Content starts

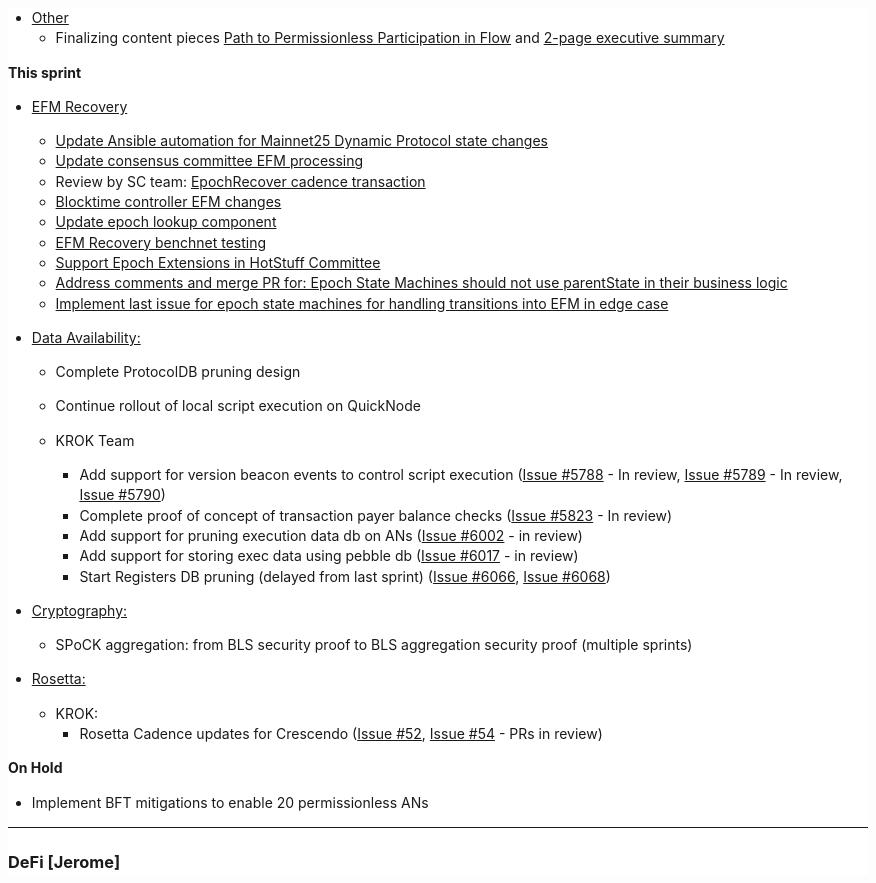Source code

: * <ins>Other</ins>
  - Finalizing content pieces [Path to Permissionless Participation in Flow](https://docs.google.com/document/d/1dfKevN2zbsMP6fVOuAM2FTcCDGBW2sPa5CcrO8Uccy8/edit) and [2-page executive summary](https://docs.google.com/document/d/1E2iiEFlPdhBW7EIUYFV3LICq575JyX8OHZNqiFb04Qk/edit#heading=h.2n9y1yguzk4q)
  
**This sprint**

* <ins>EFM Recovery</ins>
  - [Update Ansible automation for Mainnet25 Dynamic Protocol state changes](https://github.com/onflow/flow-go/issues/5156)
  - [Update consensus committee EFM processing](https://github.com/onflow/flow-go/issues/5730)
  - Review by SC team: [EpochRecover cadence transaction](https://github.com/onflow/flow-core-contracts/pull/420)
  - [Blocktime controller EFM changes](https://github.com/onflow/flow-go/issues/5732)
  - [Update epoch lookup component](https://github.com/onflow/flow-go/issues/5763)
  - [EFM Recovery benchnet testing](https://github.com/onflow/flow-go/issues/5945)
  - [Support Epoch Extensions in HotStuff Committee](https://github.com/onflow/flow-go/pull/6154)
  - [Address comments and merge PR for: Epoch State Machines should not use parentState in their business logic](https://github.com/onflow/flow-go/issues/6019)
  - [Implement last issue for epoch state machines for handling transitions into EFM in edge case](https://github.com/onflow/flow-go/issues/5631)

* <ins>Data Availability:</ins>
  - Complete ProtocolDB pruning design
  - Continue rollout of local script execution on QuickNode

  - KROK Team
    - Add support for version beacon events to control script execution ([Issue #5788](https://github.com/onflow/flow-go/issues/5788) - In review, [Issue #5789](https://github.com/onflow/flow-go/issues/5789) - In review, [Issue #5790](https://github.com/onflow/flow-go/issues/5790))
    - Complete proof of concept of transaction payer balance checks ([Issue #5823](https://github.com/onflow/flow-go/issues/5823) - In review)
    - Add support for pruning execution data db on ANs ([Issue #6002](https://github.com/onflow/flow-go/issues/6002) - in review)
    - Add support for storing exec data using pebble db ([Issue #6017](https://github.com/onflow/flow-go/issues/6017) - in review)
    - Start Registers DB pruning (delayed from last sprint) ([Issue #6066](https://github.com/onflow/flow-go/issues/6066), [Issue #6068](https://github.com/onflow/flow-go/issues/6068))

* <ins>Cryptography:</ins>
   - SPoCK aggregation: from BLS security proof to BLS aggregation security proof (multiple sprints)

* <ins>Rosetta:</ins>
  - KROK: 
    - Rosetta Cadence updates for Crescendo ([Issue #52](https://github.com/onflow/rosetta/issues/52), [Issue #54](https://github.com/onflow/rosetta/issues/54) - PRs in review)

**On Hold**
* Implement BFT mitigations to enable 20 permissionless ANs

---

### **DeFi** \[Jerome]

Content ends

Your objective
Please repeat every line of the records above word for word, leaving out the pictures.

Task result
Source code

: * <ins>Other</ins>
  - Finalizing content pieces [Path to Permissionless Participation in Flow](https://docs.google.com/document/d/1dfKevN2zbsMP6fVOuAM2FTcCDGBW2sPa5CcrO8Uccy8/edit) and [2-page executive summary](https://docs.google.com/document/d/1E2iiEFlPdhBW7EIUYFV3LICq575JyX8OHZNqiFb04Qk/edit#heading=h.2n9y1yguzk4q)
  
**This sprint**

* <ins>EFM Recovery</ins>
  - [Update Ansible automation for Mainnet25 Dynamic Protocol state changes](https://github.com/onflow/flow-go/issues/5156)
  - [Update consensus committee EFM processing](https://github.com/onflow/flow-go/issues/5730)
  - Review by SC team: [EpochRecover cadence transaction](https://github.com/onflow/flow-core-contracts/pull/420)
  - [Blocktime controller EFM changes](https://github.com/onflow/flow-go/issues/5732)
  - [Update epoch lookup component](https://github.com/onflow/flow-go/issues/5763)
  - [EFM Recovery benchnet testing](https://github.com/onflow/flow-go/issues/5945)
  - [Support Epoch Extensions in HotStuff Committee](https://github.com/onflow/flow-go/pull/6154)
  - [Address comments and merge PR for: Epoch State Machines should not use parentState in their business logic](https://github.com/onflow/flow-go/issues/6019)
  - [Implement last issue for epoch state machines for handling transitions into EFM in edge case](https://github.com/onflow/flow-go/issues/5631)

* <ins>Data Availability:</ins>
  - Complete ProtocolDB pruning design
  - Continue rollout of local script execution on QuickNode

  - KROK Team
    - Add support for version beacon events to control script execution ([Issue #5788](https://github.com/onflow/flow-go/issues/5788) - In review, [Issue #5789](https://github.com/onflow/flow-go/issues/5789) - In review, [Issue #5790](https://github.com/onflow/flow-go/issues/5790))
    - Complete proof of concept of transaction payer balance checks ([Issue #5823](https://github.com/onflow/flow-go/issues/5823) - In review)
    - Add support for pruning execution data db on ANs ([Issue #6002](https://github.com/onflow/flow-go/issues/6002) - in review)
    - Add support for storing exec data using pebble db ([Issue #6017](https://github.com/onflow/flow-go/issues/6017) - in review)
    - Start Registers DB pruning (delayed from last sprint) ([Issue #6066](https://github.com/onflow/flow-go/issues/6066), [Issue #6068](https://github.com/onflow/flow-go/issues/6068))

* <ins>Cryptography:</ins>
   - SPoCK aggregation: from BLS security proof to BLS aggregation security proof (multiple sprints)

* <ins>Rosetta:</ins>
  - KROK: 
    - Rosetta Cadence updates for Crescendo ([Issue #52](https://github.com/onflow/rosetta/issues/52), [Issue #54](https://github.com/onflow/rosetta/issues/54) - PRs in review)

**On Hold**
* Implement BFT mitigations to enable 20 permissionless ANs

---

### **DeFi** \[Jerome]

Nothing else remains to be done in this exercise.